> _Travail à faire_:
1. Répondez aux questions suivantes d'après le texte extrait :
(a) Outre l'ouverture aux autres, que donnera la recherche de l'intimité du Bon Dieu ?
(b) Quelles sont les trois choses qui ne doivent pas être changées, selon le critère proposé face à la Crise de l'Eglise ?
(c) Quelle référence accompagne les mots « il faut obéir à Dieu plutôt qu'aux hommes » ?
2. Recopiez le passage du texte extrait qui commence par « Cherchez toujours plus » et se termine par « une profonde joie. ».

═══ Texte extrait ═══

Cherchez toujours plus l’intimité du Bon Dieu dans une authentique vie de prière, dans l’union à Son Coeur Sacré ; spécialement dans la communion : Celui qui mange ma chair et boit mon sang vit en Moi et Moi en lui Jn6,56. C’est ce qui vous ouvrira aux autres et vous donnera de grandes consolations, la paix et une profonde joie.

Beaucoup d’entre vous, chers amis, ont souffert et continuent de souffrir des difficultés que nous rencontrons dans notre combat pour l’Eglise, pour maintenir son enseignement authentique, héritage légué au cours des siècles. Ne désespérez pas. Ne laissez pas l’amertume vous aigrir. La Fraternité Saint-Pie X est bien fidèle à la vraie doctrine. Toujours, face à la Crise de l’Eglise, votre critère doit être simple : restez en paix, tranquilles, tant que l’on ne change pas ce que vous avez toujours reçu : la Messe Catholique, les sacrements et le catéchisme que l’Eglise a transmis au cours des siècles. Si quelqu’un, soit moi-même, soit un ange du Ciel vous enseignait un autre Evangile que celui que nous vous avons prêché, qu’il soit anathème Gal 1,8.

Qu’il soit bien clair pourtant : l’obéissance ou le respect envers une autorité de l’Eglise ne peut jamais vous obliger à accepter ce qui mettrait gravement en danger la Foi ou le salut des âmes. Car nous sommes prêtres simplement pour transmettre ce dépôt, pour continuer, le plus fidèlement possible, l’oeuvre de Notre-Seigneur Jésus-Christ. Nous n’avons pas d’autorité pour innover, et nous ne pouvons pas être un obstacle au salut des âmes. Lorsqu’un catholique est face à une telle situation, avec des preuves évidentes, il peut en toute paix de conscience désobéir : car il faut obéir à Dieu plutôt qu’aux hommes Ac 5,29. C’est cela l’esprit de l’Eglise Catholique.

═══ Données fournies ═══

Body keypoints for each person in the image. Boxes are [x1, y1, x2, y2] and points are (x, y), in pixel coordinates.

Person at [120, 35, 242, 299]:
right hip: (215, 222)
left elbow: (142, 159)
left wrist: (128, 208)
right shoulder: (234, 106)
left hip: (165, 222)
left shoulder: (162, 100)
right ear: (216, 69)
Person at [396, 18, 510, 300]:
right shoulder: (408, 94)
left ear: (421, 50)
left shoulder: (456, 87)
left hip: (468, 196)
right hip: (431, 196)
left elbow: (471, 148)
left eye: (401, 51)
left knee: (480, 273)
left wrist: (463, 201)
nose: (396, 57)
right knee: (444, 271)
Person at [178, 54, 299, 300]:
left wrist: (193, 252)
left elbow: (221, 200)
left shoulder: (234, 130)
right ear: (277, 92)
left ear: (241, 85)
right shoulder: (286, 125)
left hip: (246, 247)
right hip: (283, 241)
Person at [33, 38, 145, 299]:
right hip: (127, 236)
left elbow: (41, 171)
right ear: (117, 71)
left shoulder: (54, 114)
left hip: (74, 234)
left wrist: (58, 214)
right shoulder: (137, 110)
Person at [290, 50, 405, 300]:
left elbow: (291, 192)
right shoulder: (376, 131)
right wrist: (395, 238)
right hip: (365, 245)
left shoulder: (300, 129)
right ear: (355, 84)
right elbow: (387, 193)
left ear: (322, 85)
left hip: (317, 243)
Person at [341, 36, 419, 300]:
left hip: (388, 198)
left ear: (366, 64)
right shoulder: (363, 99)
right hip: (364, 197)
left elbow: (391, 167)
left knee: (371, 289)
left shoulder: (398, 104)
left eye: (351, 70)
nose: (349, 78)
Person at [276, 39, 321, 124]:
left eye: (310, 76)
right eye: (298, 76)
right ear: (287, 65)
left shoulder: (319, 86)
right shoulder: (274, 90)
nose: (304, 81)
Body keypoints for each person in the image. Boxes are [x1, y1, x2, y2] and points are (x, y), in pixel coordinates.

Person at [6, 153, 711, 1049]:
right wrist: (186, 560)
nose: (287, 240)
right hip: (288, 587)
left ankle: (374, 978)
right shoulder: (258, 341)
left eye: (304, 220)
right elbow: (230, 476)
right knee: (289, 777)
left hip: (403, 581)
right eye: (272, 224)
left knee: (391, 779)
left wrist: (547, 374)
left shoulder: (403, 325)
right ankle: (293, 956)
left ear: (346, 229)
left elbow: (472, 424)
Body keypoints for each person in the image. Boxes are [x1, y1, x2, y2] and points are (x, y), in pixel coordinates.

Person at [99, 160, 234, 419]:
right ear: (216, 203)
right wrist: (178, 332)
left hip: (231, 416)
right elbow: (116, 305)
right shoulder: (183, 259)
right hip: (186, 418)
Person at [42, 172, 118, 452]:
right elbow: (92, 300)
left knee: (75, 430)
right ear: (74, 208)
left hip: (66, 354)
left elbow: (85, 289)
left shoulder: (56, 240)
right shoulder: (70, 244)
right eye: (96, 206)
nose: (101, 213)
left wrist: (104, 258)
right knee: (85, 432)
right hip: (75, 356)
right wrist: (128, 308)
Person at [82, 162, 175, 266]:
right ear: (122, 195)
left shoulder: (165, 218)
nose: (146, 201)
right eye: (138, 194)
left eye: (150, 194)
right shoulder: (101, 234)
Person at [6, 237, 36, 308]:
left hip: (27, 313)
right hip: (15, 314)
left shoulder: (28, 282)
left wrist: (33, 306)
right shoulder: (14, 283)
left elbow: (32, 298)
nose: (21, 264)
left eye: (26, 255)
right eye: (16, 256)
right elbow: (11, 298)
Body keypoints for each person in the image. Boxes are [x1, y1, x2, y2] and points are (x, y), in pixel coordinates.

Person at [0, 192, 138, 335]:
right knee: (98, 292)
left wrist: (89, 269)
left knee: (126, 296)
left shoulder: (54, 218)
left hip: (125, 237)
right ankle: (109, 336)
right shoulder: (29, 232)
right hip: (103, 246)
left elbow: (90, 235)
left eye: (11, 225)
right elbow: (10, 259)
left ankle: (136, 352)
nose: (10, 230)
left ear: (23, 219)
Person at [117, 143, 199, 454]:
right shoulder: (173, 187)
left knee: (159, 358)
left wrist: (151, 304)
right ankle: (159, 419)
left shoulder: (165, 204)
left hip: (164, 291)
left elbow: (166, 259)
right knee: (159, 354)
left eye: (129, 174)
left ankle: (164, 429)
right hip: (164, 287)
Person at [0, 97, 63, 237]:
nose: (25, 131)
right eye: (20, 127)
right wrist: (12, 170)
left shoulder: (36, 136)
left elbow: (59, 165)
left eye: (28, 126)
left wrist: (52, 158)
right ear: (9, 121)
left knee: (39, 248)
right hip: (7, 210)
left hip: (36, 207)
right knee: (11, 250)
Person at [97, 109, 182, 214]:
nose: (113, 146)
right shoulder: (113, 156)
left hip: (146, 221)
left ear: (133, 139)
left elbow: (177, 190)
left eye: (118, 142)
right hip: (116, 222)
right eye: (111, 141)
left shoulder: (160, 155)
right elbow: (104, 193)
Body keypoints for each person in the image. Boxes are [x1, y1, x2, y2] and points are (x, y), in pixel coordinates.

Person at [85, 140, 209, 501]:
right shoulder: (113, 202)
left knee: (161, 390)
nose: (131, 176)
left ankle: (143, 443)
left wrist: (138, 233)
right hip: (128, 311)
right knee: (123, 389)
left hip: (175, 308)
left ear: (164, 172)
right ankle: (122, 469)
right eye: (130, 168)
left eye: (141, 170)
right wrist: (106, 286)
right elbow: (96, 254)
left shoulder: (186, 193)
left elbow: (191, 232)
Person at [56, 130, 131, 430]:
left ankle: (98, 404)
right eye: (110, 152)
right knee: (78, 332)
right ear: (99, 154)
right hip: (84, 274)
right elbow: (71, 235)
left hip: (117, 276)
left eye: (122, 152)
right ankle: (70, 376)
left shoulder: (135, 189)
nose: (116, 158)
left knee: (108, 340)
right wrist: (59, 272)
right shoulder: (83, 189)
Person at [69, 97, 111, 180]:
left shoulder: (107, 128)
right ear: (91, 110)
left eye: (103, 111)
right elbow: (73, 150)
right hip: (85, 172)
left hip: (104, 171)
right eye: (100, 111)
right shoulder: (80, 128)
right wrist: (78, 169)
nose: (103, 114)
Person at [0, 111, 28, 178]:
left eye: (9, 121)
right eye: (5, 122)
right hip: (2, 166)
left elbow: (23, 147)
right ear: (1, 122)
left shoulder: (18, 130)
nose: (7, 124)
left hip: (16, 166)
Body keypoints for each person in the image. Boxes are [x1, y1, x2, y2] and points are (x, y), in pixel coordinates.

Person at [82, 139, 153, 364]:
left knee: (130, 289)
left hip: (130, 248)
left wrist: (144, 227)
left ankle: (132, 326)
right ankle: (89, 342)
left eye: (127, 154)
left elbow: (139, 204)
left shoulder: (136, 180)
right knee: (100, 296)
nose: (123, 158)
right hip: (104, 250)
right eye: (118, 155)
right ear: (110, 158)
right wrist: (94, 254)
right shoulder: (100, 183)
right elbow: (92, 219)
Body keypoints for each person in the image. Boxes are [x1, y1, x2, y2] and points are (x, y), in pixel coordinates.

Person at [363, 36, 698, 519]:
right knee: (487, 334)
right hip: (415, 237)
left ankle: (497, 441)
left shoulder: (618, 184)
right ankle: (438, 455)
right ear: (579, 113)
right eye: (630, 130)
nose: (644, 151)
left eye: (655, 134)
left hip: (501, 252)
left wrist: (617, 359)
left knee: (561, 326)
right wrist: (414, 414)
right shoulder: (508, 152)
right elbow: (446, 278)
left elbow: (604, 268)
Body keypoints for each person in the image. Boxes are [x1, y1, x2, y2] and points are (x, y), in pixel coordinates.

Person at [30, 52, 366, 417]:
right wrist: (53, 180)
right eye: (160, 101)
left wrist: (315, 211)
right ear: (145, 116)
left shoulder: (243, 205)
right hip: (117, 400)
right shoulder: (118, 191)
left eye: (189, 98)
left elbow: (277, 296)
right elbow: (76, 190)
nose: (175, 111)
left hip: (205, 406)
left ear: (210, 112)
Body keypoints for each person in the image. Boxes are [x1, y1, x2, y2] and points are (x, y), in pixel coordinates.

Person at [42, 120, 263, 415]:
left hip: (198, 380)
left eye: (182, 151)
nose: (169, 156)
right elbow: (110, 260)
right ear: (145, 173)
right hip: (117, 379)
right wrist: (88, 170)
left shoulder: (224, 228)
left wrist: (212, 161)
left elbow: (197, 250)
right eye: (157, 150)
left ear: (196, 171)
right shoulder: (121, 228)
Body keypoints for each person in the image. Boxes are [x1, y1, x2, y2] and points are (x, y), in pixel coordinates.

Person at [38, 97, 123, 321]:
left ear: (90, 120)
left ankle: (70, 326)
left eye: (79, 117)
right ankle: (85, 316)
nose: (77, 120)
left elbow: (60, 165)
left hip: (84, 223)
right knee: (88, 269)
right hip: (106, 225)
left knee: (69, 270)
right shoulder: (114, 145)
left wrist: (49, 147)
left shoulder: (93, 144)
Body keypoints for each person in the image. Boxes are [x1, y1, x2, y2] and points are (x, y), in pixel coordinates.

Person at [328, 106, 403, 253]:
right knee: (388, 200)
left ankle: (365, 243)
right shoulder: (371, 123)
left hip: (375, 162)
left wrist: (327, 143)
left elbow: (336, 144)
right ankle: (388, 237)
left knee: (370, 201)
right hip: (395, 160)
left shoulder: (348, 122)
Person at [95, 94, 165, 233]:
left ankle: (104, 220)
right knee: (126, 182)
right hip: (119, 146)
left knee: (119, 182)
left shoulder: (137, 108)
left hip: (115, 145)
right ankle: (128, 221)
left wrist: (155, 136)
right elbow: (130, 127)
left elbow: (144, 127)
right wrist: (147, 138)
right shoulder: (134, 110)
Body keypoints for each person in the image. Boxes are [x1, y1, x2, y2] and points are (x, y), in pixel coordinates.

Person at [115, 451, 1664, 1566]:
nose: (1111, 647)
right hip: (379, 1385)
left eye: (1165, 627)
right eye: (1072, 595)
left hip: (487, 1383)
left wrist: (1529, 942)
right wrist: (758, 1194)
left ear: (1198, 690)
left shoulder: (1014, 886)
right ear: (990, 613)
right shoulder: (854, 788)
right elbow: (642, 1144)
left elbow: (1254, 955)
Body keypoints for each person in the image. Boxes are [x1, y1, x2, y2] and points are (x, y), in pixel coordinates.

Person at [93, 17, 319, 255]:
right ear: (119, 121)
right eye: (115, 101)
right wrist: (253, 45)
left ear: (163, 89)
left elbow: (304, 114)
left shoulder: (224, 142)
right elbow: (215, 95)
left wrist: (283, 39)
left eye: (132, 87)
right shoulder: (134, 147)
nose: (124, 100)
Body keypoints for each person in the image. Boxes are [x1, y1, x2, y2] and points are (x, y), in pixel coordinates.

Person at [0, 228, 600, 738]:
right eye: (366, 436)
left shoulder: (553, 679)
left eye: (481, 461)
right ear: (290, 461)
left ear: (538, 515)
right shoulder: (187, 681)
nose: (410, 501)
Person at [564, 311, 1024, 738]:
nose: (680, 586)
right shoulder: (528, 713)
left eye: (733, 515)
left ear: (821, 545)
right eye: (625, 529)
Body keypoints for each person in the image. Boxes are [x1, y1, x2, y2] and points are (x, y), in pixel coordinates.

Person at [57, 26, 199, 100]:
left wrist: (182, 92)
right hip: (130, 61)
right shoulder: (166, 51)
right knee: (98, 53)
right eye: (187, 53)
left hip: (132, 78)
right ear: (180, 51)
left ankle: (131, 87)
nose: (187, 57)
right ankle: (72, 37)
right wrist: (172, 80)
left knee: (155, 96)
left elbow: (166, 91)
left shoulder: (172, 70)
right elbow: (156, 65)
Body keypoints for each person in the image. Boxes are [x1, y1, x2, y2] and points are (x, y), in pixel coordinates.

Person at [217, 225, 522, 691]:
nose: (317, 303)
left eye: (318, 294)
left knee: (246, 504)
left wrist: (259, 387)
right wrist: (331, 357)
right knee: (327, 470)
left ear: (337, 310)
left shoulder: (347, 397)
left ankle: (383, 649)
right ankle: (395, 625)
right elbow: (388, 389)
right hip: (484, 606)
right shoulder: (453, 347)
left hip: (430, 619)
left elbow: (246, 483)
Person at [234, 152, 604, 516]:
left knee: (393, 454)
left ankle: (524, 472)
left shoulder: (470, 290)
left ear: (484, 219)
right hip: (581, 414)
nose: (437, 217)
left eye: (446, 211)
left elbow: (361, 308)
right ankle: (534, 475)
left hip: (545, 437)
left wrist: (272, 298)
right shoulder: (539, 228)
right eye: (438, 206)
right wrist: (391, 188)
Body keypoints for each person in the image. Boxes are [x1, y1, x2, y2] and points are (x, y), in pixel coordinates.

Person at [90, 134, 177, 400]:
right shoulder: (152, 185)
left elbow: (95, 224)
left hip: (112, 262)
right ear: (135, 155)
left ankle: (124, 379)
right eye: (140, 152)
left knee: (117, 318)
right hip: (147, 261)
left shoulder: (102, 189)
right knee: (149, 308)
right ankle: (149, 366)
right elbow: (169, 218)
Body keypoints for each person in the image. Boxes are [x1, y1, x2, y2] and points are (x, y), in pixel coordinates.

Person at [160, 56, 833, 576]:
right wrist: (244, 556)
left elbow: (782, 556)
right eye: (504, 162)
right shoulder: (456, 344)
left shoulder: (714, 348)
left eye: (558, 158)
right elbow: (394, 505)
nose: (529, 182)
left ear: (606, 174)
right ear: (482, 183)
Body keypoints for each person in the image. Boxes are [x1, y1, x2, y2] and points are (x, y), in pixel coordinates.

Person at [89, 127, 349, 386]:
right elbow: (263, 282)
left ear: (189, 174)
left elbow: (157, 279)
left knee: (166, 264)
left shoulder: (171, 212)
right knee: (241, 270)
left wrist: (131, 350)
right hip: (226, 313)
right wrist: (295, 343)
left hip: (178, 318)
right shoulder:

═══

> _Corrigé des exercices_:
1.
(a) De grandes consolations, la paix et une profonde joie.
(b) La Messe Catholique, les sacrements et le catéchisme que l'Eglise a transmis au cours des siècles.
(c) Ac 5,29.

2.
Cherchez toujours plus l’intimité du Bon Dieu dans une authentique vie de prière, dans l’union à Son Coeur Sacré ; spécialement dans la communion : Celui qui mange ma chair et boit mon sang vit en Moi et Moi en lui Jn6,56. C’est ce qui vous ouvrira aux autres et vous donnera de grandes consolations, la paix et une profonde joie.